L’Académie Hassan II avait déjà proposé, il y a cinq ans, la création d’une Institution nationale de recherche biomédicale (INAREB). Quel rôle aurait pu jouer une telle structure dans la lutte contre la pandémie si cette proposition avait été concrétisée ?
En effet, dans son communiqué publié le 14 avril 2020, l’Académie a réitéré sa proposition faite il y a cinq ans, relative à la création d’une Institution nationale de recherche biomédicale (INAREB) qui puisse fonctionner de manière à éviter les blocages des lourdeurs administratives, et se baser sur l’organisation et l’agrégation d’unités de recherche existantes et relevant des institutions de la santé publique, des universités et des entreprises privées.

Pour revenir à la pandémie que nous subissons, que propose l’Académie pour gagner la bataille de la lutte contre le Covid-19, notamment lors de la période du dé-confinement et pour garantir le succès de ce processus ?
Dans sa déclaration publiée le 4 mai 2020, l’Académie enregistre avec satisfaction l’esprit d’initiatives créatrices et les nombreuses activités d’innovation de nos universités, de nos ingénieurs et de nos entreprises, et appelle l’ensemble des chercheurs marocains à redoubler d’efforts pour hisser la recherche biomédicale, en fédérant  leurs travaux et en faisant participer d’une manière plus forte leurs collègues de la diaspora, et en intégrant, autant que possible, leurs travaux dans la recherche scientifique internationale. Ensuite, elle a tenu à exprimer son admiration pour tout l’appareil de l’État, et notamment aux   personnels   sanitaires, médicaux, paramédicaux et de soutien, civils et militaires, publics et privés.
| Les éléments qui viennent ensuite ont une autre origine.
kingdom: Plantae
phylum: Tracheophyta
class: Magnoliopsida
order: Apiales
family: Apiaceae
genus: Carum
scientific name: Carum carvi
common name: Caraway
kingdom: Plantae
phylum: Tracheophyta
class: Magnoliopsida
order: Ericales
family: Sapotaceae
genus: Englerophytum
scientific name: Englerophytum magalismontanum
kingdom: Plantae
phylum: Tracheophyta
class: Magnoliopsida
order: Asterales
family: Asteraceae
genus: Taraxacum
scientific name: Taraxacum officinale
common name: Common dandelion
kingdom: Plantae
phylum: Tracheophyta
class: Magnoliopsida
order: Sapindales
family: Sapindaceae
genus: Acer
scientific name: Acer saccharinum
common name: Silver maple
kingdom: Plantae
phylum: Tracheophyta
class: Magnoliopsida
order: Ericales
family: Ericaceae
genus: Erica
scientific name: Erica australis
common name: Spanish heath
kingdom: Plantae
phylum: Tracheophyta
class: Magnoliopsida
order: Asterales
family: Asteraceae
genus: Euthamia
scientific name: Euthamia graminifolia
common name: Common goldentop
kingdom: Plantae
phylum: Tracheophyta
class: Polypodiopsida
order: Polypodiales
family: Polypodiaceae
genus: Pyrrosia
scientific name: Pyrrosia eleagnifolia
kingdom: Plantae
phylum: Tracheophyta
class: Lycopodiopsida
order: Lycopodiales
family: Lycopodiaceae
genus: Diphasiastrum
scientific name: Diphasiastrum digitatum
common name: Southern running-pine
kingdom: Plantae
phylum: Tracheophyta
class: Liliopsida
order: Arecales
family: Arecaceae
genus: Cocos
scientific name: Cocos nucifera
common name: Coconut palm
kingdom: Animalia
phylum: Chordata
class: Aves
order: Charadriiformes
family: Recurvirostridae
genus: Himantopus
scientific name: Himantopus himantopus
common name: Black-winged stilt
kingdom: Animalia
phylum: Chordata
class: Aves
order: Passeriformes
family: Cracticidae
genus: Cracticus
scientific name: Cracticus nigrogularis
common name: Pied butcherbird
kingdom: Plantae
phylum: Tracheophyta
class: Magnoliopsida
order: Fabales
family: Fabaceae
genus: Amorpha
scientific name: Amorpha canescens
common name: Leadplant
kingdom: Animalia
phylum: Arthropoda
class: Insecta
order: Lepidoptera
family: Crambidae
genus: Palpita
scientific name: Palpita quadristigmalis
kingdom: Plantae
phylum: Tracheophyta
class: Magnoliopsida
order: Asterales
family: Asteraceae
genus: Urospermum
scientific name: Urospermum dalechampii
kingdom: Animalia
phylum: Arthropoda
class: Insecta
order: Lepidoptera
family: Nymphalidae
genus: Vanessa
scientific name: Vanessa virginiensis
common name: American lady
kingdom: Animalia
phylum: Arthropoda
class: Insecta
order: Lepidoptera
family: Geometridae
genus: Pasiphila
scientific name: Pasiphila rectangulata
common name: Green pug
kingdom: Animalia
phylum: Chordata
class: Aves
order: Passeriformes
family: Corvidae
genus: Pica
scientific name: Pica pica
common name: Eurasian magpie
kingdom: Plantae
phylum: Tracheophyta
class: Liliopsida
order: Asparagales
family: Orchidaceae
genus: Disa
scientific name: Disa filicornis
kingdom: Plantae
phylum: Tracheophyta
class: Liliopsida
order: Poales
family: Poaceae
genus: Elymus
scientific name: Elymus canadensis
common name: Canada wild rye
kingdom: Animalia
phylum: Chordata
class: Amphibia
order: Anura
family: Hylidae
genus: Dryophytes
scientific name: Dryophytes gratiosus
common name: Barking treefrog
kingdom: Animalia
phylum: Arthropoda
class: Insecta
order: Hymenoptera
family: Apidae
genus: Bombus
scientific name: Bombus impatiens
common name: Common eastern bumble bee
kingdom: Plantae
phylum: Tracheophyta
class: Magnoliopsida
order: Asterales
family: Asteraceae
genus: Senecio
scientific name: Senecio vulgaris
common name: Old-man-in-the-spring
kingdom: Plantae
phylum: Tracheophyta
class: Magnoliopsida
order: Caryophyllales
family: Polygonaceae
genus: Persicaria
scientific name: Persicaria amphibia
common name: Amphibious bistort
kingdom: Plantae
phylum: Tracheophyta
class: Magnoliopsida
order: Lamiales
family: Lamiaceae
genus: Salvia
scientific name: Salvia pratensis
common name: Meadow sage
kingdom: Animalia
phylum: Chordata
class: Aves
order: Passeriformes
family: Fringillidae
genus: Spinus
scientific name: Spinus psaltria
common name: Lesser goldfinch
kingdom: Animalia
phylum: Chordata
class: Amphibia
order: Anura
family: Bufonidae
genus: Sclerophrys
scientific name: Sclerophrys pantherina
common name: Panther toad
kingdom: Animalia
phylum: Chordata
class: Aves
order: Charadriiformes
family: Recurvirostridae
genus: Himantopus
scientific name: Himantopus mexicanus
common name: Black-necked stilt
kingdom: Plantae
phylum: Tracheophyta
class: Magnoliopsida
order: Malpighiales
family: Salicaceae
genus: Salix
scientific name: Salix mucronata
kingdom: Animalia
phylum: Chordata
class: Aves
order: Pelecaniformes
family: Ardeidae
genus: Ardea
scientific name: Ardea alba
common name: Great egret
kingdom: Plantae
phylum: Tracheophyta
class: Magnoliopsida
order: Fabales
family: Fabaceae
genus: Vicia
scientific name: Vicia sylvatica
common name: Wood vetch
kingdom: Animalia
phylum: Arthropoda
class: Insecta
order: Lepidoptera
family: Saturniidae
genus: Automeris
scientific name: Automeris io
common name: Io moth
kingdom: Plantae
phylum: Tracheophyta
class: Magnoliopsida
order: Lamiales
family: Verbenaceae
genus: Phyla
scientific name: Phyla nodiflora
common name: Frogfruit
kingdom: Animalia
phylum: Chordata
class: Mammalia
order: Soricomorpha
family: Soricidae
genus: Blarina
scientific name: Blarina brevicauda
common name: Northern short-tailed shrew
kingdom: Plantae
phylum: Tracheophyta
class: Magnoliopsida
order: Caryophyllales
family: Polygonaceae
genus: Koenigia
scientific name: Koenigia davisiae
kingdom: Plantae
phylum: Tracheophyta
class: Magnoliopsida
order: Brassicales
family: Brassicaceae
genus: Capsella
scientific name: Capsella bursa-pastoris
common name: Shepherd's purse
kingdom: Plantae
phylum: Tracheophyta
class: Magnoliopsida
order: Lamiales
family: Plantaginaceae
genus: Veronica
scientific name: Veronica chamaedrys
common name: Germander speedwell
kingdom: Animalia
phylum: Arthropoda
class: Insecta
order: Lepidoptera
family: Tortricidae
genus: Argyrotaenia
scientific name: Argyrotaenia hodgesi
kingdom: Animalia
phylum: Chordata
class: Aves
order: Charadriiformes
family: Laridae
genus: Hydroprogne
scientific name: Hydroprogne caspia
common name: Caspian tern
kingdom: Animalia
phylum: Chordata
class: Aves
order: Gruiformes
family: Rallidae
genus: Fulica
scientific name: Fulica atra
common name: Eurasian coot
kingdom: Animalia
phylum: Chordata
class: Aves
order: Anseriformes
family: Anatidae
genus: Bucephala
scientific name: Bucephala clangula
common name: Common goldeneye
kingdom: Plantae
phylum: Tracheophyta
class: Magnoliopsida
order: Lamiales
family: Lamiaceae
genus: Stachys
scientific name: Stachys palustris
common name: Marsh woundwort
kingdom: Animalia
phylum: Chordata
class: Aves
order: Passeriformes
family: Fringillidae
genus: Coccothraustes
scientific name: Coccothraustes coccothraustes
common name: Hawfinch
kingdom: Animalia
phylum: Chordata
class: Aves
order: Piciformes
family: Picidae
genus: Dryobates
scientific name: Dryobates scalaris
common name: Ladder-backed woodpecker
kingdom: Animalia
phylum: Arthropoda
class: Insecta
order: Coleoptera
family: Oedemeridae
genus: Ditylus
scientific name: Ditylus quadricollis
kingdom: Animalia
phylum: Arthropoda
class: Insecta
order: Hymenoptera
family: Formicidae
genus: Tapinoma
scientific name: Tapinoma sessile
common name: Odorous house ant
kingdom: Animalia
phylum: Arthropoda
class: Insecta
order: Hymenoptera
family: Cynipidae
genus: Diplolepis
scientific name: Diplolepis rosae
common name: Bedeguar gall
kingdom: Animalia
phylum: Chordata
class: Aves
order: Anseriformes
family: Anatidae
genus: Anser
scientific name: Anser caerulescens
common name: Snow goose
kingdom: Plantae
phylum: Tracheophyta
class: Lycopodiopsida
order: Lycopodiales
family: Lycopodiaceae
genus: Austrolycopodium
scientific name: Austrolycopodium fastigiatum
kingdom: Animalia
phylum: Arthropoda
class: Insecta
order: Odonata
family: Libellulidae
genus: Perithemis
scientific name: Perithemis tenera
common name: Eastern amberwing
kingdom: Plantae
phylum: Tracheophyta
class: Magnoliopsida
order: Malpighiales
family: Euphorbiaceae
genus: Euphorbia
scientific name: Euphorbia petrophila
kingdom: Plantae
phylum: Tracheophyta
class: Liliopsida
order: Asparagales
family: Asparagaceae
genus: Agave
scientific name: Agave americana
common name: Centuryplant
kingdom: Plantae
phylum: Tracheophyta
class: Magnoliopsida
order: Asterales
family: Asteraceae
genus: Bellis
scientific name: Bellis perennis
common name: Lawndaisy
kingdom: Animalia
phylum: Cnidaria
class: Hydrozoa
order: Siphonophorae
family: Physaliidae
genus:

Et pour garantir le succès du processus de dé-confinement, l’Académie Hassan II des sciences et techniques appelle les pouvoirs publics à continuer de soutenir toutes les mesures sanitaires, lors de la période du dé-confinement, notamment par l’instauration d’une stratégie globale, cohérente et durable, comprenant, notamment : 
• une sortie progressive aussi bien dans le temps que dans l’espace,
• l’obligation pour tous les citoyens de rester très vigilants quant au respect des règles de vie individuelle et sociale et de ne pas considérer le dé-confinement comme un retour rapide, total et définitif, aux conditions d’avant la pandémie,
• l’élargissement et l’augmentation des tests diagnostiques, avec isolement des personnes infectées et de leur entourage,
• l’impérieux besoin de continuer à respecter les gestes barrières, la distanciation physique et sociale avec l’obligation du port de masques dans les espaces publics, tant que la circulation du virus continuera.